(Beginning of Exercise text)

Submissions on Behalf of the Plaintiff
31. The submissions of the plaintiff were as follows:
Summary
(1) The plaintiff complained of an inadequate investigation of the lease of the 16th of April, 1994 between Edward Malone and John Mulrooney. Had he been furnished with the report when he was before Charlton J., he could have raised the issues as to the adequacy of the investigation. He complains that the gardaí did not conduct an ESDA test on the lease.
(2) He denies that he is merely repeating claims that were previously made.
(3) He denies that he is abusing the process of the court.
(4) He submitted that no court has determined whether the second report on the lease was adequate or not.
Steps to date in these proceedings
He referred to the offer that the defendants made. He stated that the offer was to include an undertaking not to relitigate in respect of any “public bodies” and the plaintiff submitted that this was too broad a requirement.
Background facts
(1) The plaintiff complains of the auctioneer’s diary being missing.
(2) He refers to the proceedings brought by Dolf McGrath, the solicitor for the plaintiff Edward Malone in his Circuit Court proceedings against John Mulrooney and William Mulrooney. He said that it emerged that the necessary consent pursuant to s. 12 of the Lend Act 1965 and as required by s. 14 of the European Communities Regulations 2000 was not obtained until the 14th of March, 2005 which was after the decision of the Circuit Court being the 9th of March, 2005.
(3) He also complains about how John Shee and Company solicitors have frustrated his attempt to have the lease examined properly.
(4) He states that the fact that the gardaí agreed to conduct a second examination of the lease was an admission by the gardaí that the first report by Detective Garda Leonard was inadequate.
(5) He complains that he did not see a copy of the second report until he had issued these proceedings and thus he submits he was justified in bringing these proceedings.
(6) The plaintiff also claims that the judgment of Noonan J.’s decision of the 8th of July establishes there is a relationship between Mr. McGrath and the gardaí, that enabled him to see a copy of the first report before the plaintiff.
(7) He complains about the affidavit of Dolf McGrath which he says is being used against him. Mr. McGrath had sued the plaintiff in respect of defamation proceedings before the Circuit Court in Clonmel. It was listed to be heard on the 18th of January, 2007 but the hearing date was vacated by consent by both parties, as the plaintiff is in the process of bringing a motion to amend his defence and he detailed the amendments which were sought to be put.
Overview of past litigation
The Supreme Court was in error as was Charleton J., because they were misled as to the extent of the investigation of the lease by the letter dated the 8th of July, 2010 from Superintendent Courtney on behalf of the gardaí. The Supreme Court was in error when it relied upon the determination by Charleton J. that there had been an inadequate investigation of the lease, when any reading of the first report reveals there was not. He says that Noonan J.’s order of the 8th of July, 2016 is under appeal to the Court of Appeal.
The relief sought by the defendants
(1) This area of law is evolving, due to the impact of the European Convention of Human Rights.
(2) An application pursuant to O. 19, r. 28 will fail regardless of the evidence of the plaintiff’s prospects, if the ingredients of a good cause of action are pleaded. He submitted that the ingredients of a good cause of action are present in the plaintiff’s statement of claim.

(End of Exercise text)

Work instruction 1: State how many lines of the entries contain the word "width". Give only the number.
The entries are unrelated to the plaintiff's submissions text.

(Beginning of Records)

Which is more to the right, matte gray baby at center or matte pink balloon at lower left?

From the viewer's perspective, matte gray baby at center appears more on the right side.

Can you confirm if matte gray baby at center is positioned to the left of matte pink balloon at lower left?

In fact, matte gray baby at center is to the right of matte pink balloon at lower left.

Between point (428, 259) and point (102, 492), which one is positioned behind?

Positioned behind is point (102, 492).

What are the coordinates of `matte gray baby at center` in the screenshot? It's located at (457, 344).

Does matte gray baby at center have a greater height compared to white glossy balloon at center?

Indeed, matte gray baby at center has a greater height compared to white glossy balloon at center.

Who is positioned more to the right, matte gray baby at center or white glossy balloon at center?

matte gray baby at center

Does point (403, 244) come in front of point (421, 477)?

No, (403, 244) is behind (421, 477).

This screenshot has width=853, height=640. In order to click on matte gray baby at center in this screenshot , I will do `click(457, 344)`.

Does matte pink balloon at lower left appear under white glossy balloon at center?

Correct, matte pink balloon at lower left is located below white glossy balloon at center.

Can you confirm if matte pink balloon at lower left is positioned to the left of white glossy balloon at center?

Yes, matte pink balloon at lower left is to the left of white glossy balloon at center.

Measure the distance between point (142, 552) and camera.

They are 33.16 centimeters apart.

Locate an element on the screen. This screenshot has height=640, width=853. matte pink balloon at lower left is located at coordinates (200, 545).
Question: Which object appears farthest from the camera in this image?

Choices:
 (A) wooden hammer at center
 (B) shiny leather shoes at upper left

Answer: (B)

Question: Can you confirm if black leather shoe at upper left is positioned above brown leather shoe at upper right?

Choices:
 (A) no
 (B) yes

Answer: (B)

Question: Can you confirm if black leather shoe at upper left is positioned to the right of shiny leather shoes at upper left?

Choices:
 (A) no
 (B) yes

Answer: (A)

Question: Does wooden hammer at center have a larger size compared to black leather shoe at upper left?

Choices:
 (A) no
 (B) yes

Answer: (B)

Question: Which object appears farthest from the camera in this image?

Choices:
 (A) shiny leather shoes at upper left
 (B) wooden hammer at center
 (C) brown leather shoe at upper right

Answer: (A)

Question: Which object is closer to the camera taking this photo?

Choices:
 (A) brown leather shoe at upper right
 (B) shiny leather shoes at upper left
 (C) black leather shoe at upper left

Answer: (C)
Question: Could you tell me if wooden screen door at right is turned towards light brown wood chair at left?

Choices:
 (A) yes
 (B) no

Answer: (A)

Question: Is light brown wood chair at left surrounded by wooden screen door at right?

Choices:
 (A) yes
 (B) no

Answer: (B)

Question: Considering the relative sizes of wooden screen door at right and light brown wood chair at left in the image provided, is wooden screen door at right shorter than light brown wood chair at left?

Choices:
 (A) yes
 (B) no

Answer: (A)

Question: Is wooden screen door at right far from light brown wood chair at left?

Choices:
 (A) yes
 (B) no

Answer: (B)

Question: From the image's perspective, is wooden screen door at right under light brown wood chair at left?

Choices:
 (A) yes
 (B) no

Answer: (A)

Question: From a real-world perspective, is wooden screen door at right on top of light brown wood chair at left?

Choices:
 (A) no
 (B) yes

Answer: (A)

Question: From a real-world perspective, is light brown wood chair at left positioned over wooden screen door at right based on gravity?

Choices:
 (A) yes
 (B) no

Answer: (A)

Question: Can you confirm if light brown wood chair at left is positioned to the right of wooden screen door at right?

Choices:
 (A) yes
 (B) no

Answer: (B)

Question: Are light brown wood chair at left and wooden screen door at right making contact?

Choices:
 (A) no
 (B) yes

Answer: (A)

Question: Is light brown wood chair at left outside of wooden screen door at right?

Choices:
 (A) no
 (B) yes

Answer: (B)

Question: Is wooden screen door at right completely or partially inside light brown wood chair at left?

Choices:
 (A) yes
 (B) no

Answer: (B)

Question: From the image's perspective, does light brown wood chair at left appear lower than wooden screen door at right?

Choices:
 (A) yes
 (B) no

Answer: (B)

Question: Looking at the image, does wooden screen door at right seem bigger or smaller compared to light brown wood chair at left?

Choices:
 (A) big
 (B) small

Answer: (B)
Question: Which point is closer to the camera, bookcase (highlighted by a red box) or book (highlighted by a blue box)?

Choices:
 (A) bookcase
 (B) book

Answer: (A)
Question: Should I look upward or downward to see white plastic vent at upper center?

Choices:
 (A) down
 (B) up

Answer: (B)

(End of Records)

Work instruction 2: List the section headings that appear beneath the title "Submissions on Behalf of the Plaintiff" in the plaintiff's submissions text.

Reply 1: 2

Reply 2:
Summary
Steps to date in these proceedings
Background facts
Overview of past litigation
The relief sought by the defendants